兩人拱了拱手相互道別,林墨下樓登上仙樂居準備好的馬車,而在他的馬車之後,自然是帶著那五個女子。
馬車晃晃悠悠走了有二十分鐘的樣子才來到林墨的廣州城的宅子門口。
聽到開門的聲音,巧兒就望了過去,一眾五顏六色一群的姑娘們跟著林墨就走了進來,院子裏的護院和大山頓時也是傻眼了。
自家公子這是幹嘛?怎麼帶了這麼多女子回來?
阿武他們也都是滿頭問號,不知道自家公子他這是幹嘛。
巧兒見狀也迎了上來小聲問道:“公子,您這是從哪找來這麼多女子,怎麼還有一股狐媚子的味?”
“這些都是我從青樓買來的,幫我調製香水的。”
“啊!都是青樓買來的,那怪不得呢。”
巧兒下意識脫口而出,看著不遠處的那群鶯鶯燕燕們,不由得腳步離遠了些。
巧兒這種良家子對這些青樓女子自然是避而遠之的,畢竟傳統觀念認為青樓女子屬於,其職業被視為賣笑謀生,與良家女子的三從四德形成鮮明對比。即便青樓女子中不乏才藝出眾者(如李香君、柳如是),也難以改變社會整體認知。
“好了,這是我買來幫忙的,都是些苦命人,你就忍忍吧。”
說罷,帶著那些姑娘來到了左邊的廂房裏暫時安置,等回屯門鎮的時候再帶過去,畢竟這些人他還不熟,放到那麼看管起來方便些,而且自己也準備把這邊的作坊也搬過去,那邊土堡裡北邊還有大片的空地,放下他這個工坊小菜一碟,主要是他也沒空兩邊跑,又怕有心人趁他不備對他周圍的人下手,於是乾脆把眾人都搬到自己的土堡內得了。
至於這邊,到時候把製作香皂的方法交給吳嶽和花娘,這兩人自己也信得過,到時候土堡這邊就專心給張安誌供貨,城裏這邊就當做分廠給城裏的店鋪供貨了。
這樣一來自己土堡內也有些人氣熱鬧些,不像現在一樣,土堡裡入夜之後靜悄悄的。
三日後,爛嘴咀的海風帶著鹹濕的氣息,吹得土堡前的旗幟獵獵作響。林墨站在瞭望台上,望著遠處駛來的三艘貨船,嘴角忍不住上揚,那是從廣州運來的香皂工坊裝置和阿武他們。
“公子,都安排好了!”大山氣喘籲籲地跑上瞭望台,手裏還攥著張清單。“吳嶽哥和花娘姐說,廣州的鋪子一定看好,讓您放心。”
林墨接過清單,上麵密密麻麻寫著搬遷的物品:皂模三百個、油脂五十桶、香料二十箱……最後是“夥計十三人”。
他滿意地點點頭:“辛苦你了,大山。”
這次搬遷,吳嶽夫妻主動提出留下看守廣州的雜貨鋪和作坊,林墨本來還有些猶豫的,畢竟廣州城是他店鋪香皂的主要市場,絕不能出半點差錯。
可吳嶽在他麵前拍著胸脯保證道:“公子,您放心!我跟媳婦在廣州待了這麼久,也算是熟門熟路了,保證把公子的鋪子打理得好好的!”
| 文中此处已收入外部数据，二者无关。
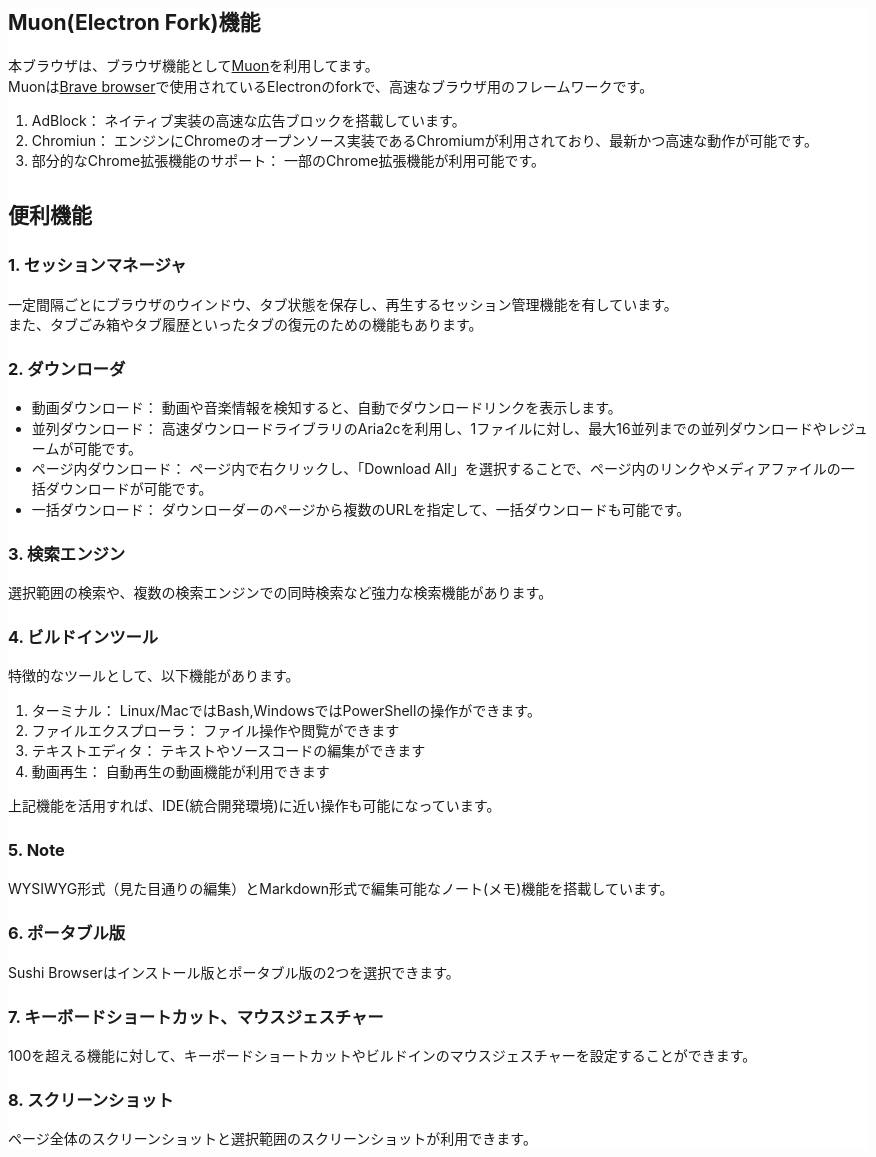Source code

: ## Muon(Electron Fork)機能
本ブラウザは、ブラウザ機能として[Muon](https://github.com/brave/muon)を利用してます。  
Muonは[Brave browser](https://github.com/brave/browser-laptop)で使用されているElectronのforkで、高速なブラウザ用のフレームワークです。

1. AdBlock： ネイティブ実装の高速な広告ブロックを搭載しています。
2. Chromiun： エンジンにChromeのオープンソース実装であるChromiumが利用されており、最新かつ高速な動作が可能です。
3. 部分的なChrome拡張機能のサポート： 一部のChrome拡張機能が利用可能です。

## 便利機能

### 1. セッションマネージャ
一定間隔ごとにブラウザのウインドウ、タブ状態を保存し、再生するセッション管理機能を有しています。  
また、タブごみ箱やタブ履歴といったタブの復元のための機能もあります。


### 2. ダウンローダ
- 動画ダウンロード： 動画や音楽情報を検知すると、自動でダウンロードリンクを表示します。
- 並列ダウンロード： 高速ダウンロードライブラリのAria2cを利用し、1ファイルに対し、最大16並列までの並列ダウンロードやレジュームが可能です。
- ページ内ダウンロード： ページ内で右クリックし、「Download All」を選択することで、ページ内のリンクやメディアファイルの一括ダウンロードが可能です。
- 一括ダウンロード： ダウンローダーのページから複数のURLを指定して、一括ダウンロードも可能です。


### 3. 検索エンジン
選択範囲の検索や、複数の検索エンジンでの同時検索など強力な検索機能があります。


### 4. ビルドインツール
特徴的なツールとして、以下機能があります。  
1. ターミナル： Linux/MacではBash,WindowsではPowerShellの操作ができます。
2. ファイルエクスプローラ： ファイル操作や閲覧ができます
3. テキストエディタ： テキストやソースコードの編集ができます
4. 動画再生： 自動再生の動画機能が利用できます

上記機能を活用すれば、IDE(統合開発環境)に近い操作も可能になっています。


### 5. Note
WYSIWYG形式（見た目通りの編集）とMarkdown形式で編集可能なノート(メモ)機能を搭載しています。


### 6. ポータブル版
Sushi Browserはインストール版とポータブル版の2つを選択できます。  


### 7. キーボードショートカット、マウスジェスチャー
100を超える機能に対して、キーボードショートカットやビルドインのマウスジェスチャーを設定することができます。


### 8. スクリーンショット
ページ全体のスクリーンショットと選択範囲のスクリーンショットが利用できます。
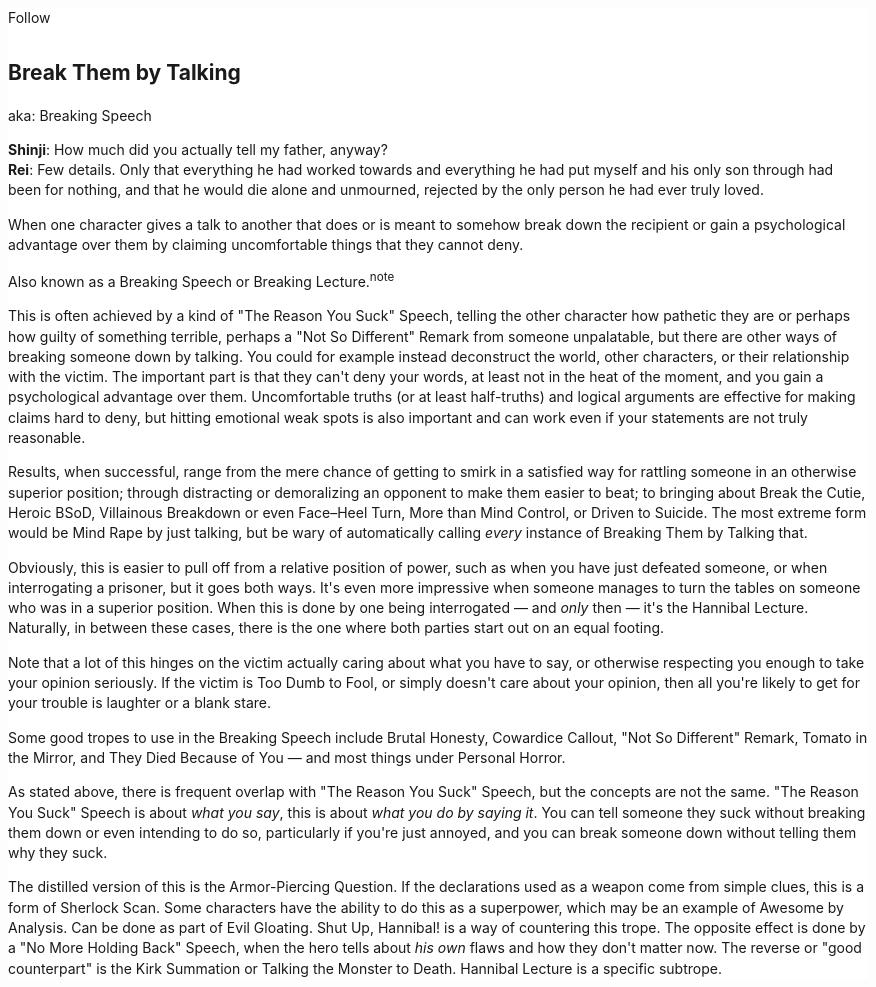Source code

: Follow

## Break Them by Talking

aka: Breaking Speech

**Shinji**: How much did you actually tell my father, anyway?  
**Rei**: Few details. Only that everything he had worked towards and everything he had put myself and his only son through had been for nothing, and that he would die alone and unmourned, rejected by the only person he had ever truly loved.

When one character gives a talk to another that does or is meant to somehow break down the recipient or gain a psychological advantage over them by claiming uncomfortable things that they cannot deny.

Also known as a Breaking Speech or Breaking Lecture.<sup>note&nbsp;</sup> 

This is often achieved by a kind of "The Reason You Suck" Speech, telling the other character how pathetic they are or perhaps how guilty of something terrible, perhaps a "Not So Different" Remark from someone unpalatable, but there are other ways of breaking someone down by talking. You could for example instead deconstruct the world, other characters, or their relationship with the victim. The important part is that they can't deny your words, at least not in the heat of the moment, and you gain a psychological advantage over them. Uncomfortable truths (or at least half-truths) and logical arguments are effective for making claims hard to deny, but hitting emotional weak spots is also important and can work even if your statements are not truly reasonable.

Results, when successful, range from the mere chance of getting to smirk in a satisfied way for rattling someone in an otherwise superior position; through distracting or demoralizing an opponent to make them easier to beat; to bringing about Break the Cutie, Heroic BSoD, Villainous Breakdown or even Face–Heel Turn, More than Mind Control, or Driven to Suicide. The most extreme form would be Mind Rape by just talking, but be wary of automatically calling _every_ instance of Breaking Them by Talking that.

Obviously, this is easier to pull off from a relative position of power, such as when you have just defeated someone, or when interrogating a prisoner, but it goes both ways. It's even more impressive when someone manages to turn the tables on someone who was in a superior position. When this is done by one being interrogated — and _only_ then — it's the Hannibal Lecture. Naturally, in between these cases, there is the one where both parties start out on an equal footing.

Note that a lot of this hinges on the victim actually caring about what you have to say, or otherwise respecting you enough to take your opinion seriously. If the victim is Too Dumb to Fool, or simply doesn't care about your opinion, then all you're likely to get for your trouble is laughter or a blank stare.

Some good tropes to use in the Breaking Speech include Brutal Honesty, Cowardice Callout, "Not So Different" Remark, Tomato in the Mirror, and They Died Because of You — and most things under Personal Horror.

As stated above, there is frequent overlap with "The Reason You Suck" Speech, but the concepts are not the same. "The Reason You Suck" Speech is about _what you say_, this is about _what you do by saying it_. You can tell someone they suck without breaking them down or even intending to do so, particularly if you're just annoyed, and you can break someone down without telling them why they suck.

The distilled version of this is the Armor-Piercing Question. If the declarations used as a weapon come from simple clues, this is a form of Sherlock Scan. Some characters have the ability to do this as a superpower, which may be an example of Awesome by Analysis. Can be done as part of Evil Gloating. Shut Up, Hannibal! is a way of countering this trope. The opposite effect is done by a "No More Holding Back" Speech, when the hero tells about _his own_ flaws and how they don't matter now. The reverse or "good counterpart" is the Kirk Summation or Talking the Monster to Death. Hannibal Lecture is a specific subtrope.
林墨知道吳嶽的本事,有他和花娘在,廣州城的生意確實讓他放心不少。
於是他點頭答應了下來,還特意多留了兩個護衛給吳嶽保證他的安全,又加了他每月的月錢。
“走吧,去看看芸香她們。”
林墨轉身下了瞭望台,巧兒正帶著五個穿著素色衣裙的女子在院子裏轉,她們正是從仙樂居贖回來的聞香師。
芸香是五人中最年長的,約莫二十歲,眉眼溫婉,手裏正拿著朵梔子花仔細嗅聞。
見林墨來了,她連忙帶著其他四人朝林墨行禮道:“見過林百戶。
“不必多禮。”林墨笑著說。
“以後這左邊的院子以後就是你們的了,裏麵有現成的香料和器具,你們先熟悉熟悉環境。”
他領著五人走進左邊的院子,裏麵種著各種香草:薄荷、玫瑰、茉莉……都是提煉香料的好原料。
靠牆的架子上擺著十幾個陶罐,裏麵裝著不同的精油,這些都是林墨提前弄好搬到這裏麵來的,為的就是讓她們取用方便些。
“這是……”芸香看著陶罐裡的透明液體,眼裏滿是驚訝。
她在仙樂居做了五年聞香師,還從沒見過眼前這樣純凈的香料呢。
“這叫精油。”林墨笑了笑解釋道,然後伸手拿起一罐玫瑰精油,開啟蓋子,濃鬱的香氣瞬間瀰漫開來。
“是用我的獨家方法提煉出來的,香味比尋常香料做出來的要濃鬱十倍,在身上的留香時間也更久。”
他簡單演示了一下精油的用法:“一滴精油,抹在身上能讓人發香三日,你們可以試試。”
五人圍在一起,小心翼翼地蘸了點精油,滴在手腕上慢慢暈開。
看著原本的手腕上突然散發出醉人的香氣,她們眼裏滿是震撼。
“林百戶真是好手段!”芸香由衷讚歎,她終於明白,為什麼林墨的香皂能賣得那麼好,這提煉精油的手藝,就是獨門秘籍。
林墨沒多解釋,隻是把從手機上抄下來的幾份香水配方遞給她們道:“你們試試按這個配方調製,過兩天我再來看看效果。”
這些配方有玫瑰、茉莉、檀香等常見香型,都是他根據維基百科上的資料改良的,適合這個時代人的審美。
“是!”五人接過配方,如獲至寶。
看著她們忙碌的身影,林墨心裏踏實了不少。
有了這五個專業的聞香師,香皂的香型就能更加豐富,品質也能更上一層樓。
他也不怕她們跑了,自己這土堡四周有護衛巡邏,她們的賣身契又在自己手裏,就算想跑,也跑不出這爛嘴咀。
接下來的幾天,林墨忙著安置夥計和裝置。
香皂工坊設在土堡的西南角,靠近碼頭,方便原料運輸。
阿武帶著小夥伴很快就裝好了裝置,熟悉流程,很快就恢復了生產。
“公子,現在每天能產六千塊香皂,跟廣州的時候差不多。”
阿武擦了擦汗,臉上帶著自豪道:“要是公子再招些人,咱們的香皂產量還能提!”
林墨點點頭:“不急,先穩定下來再說。”
他知道,現在最重要的是讓大家適應新環境,至於產量,以後有的是機會提高。
傍晚時分,林墨坐在院子裏喝茶,看著夕陽把海麵染成金紅色,心裏忽然湧起一股安定感。
從廣州的破院子商人到爛嘴咀的土堡的百戶大人,最近發生的事,像電影一樣在他腦海裡閃過。